• What you are asked to do: Copy the entries below word for word, leaving the pictures out of your answer.
++++ Data shown ++++
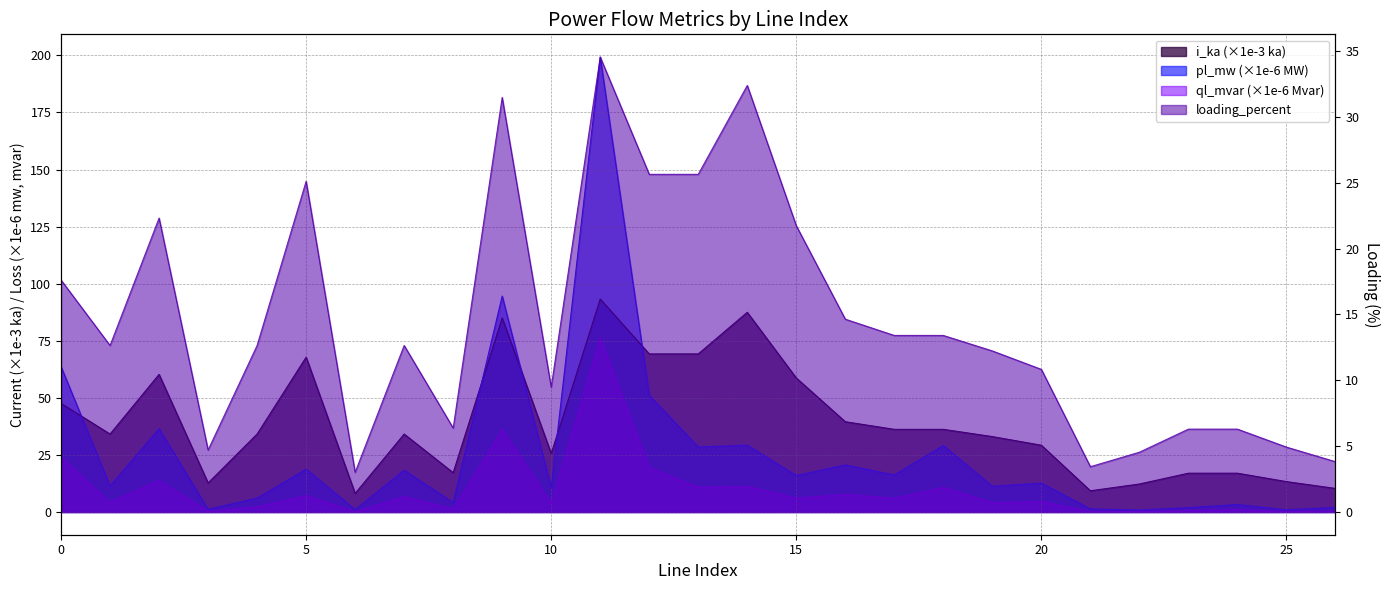

At which label does loading_percent reach its peak?

11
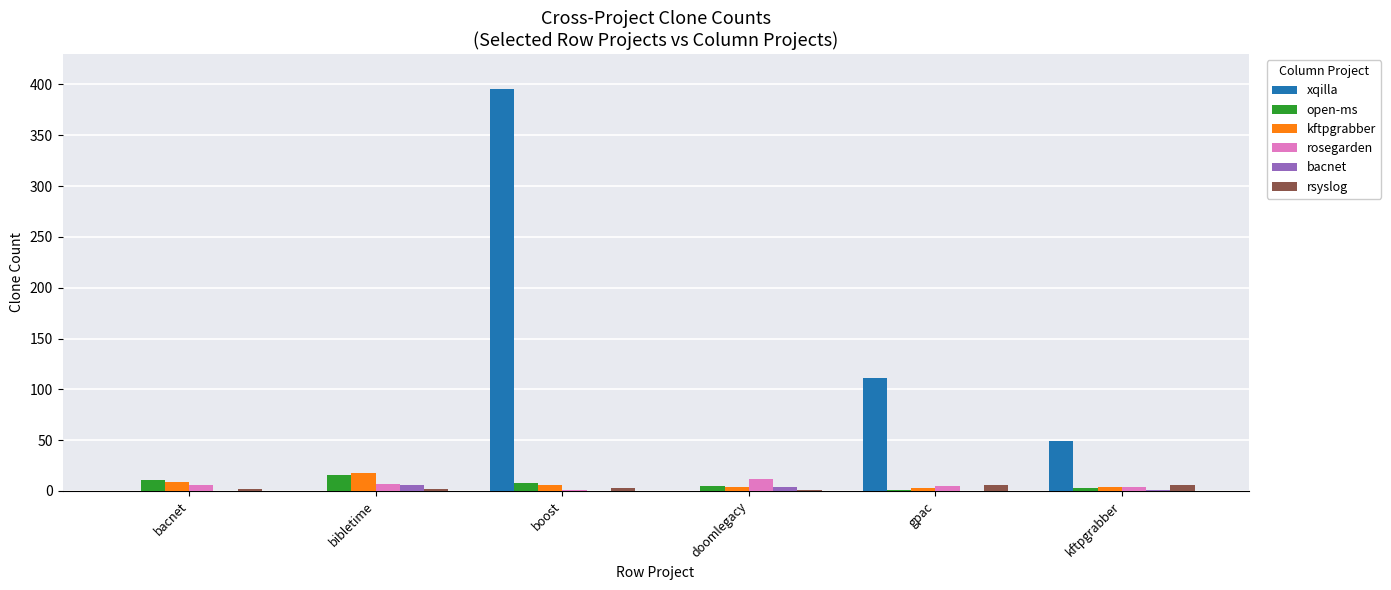

Which series has the largest total across all categories?

xqilla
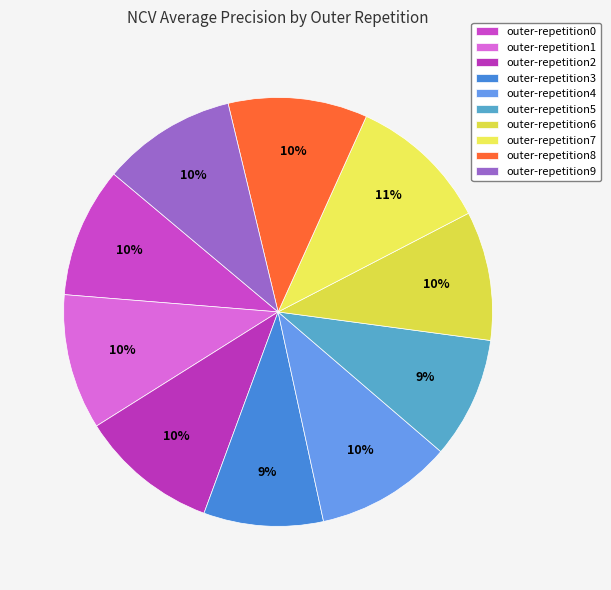

Which category has the biggest portion of the pie?

outer-repetition7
++++
• Answer space:
At which label does loading_percent reach its peak?

11

Which series has the largest total across all categories?

xqilla

Which category has the biggest portion of the pie?

outer-repetition7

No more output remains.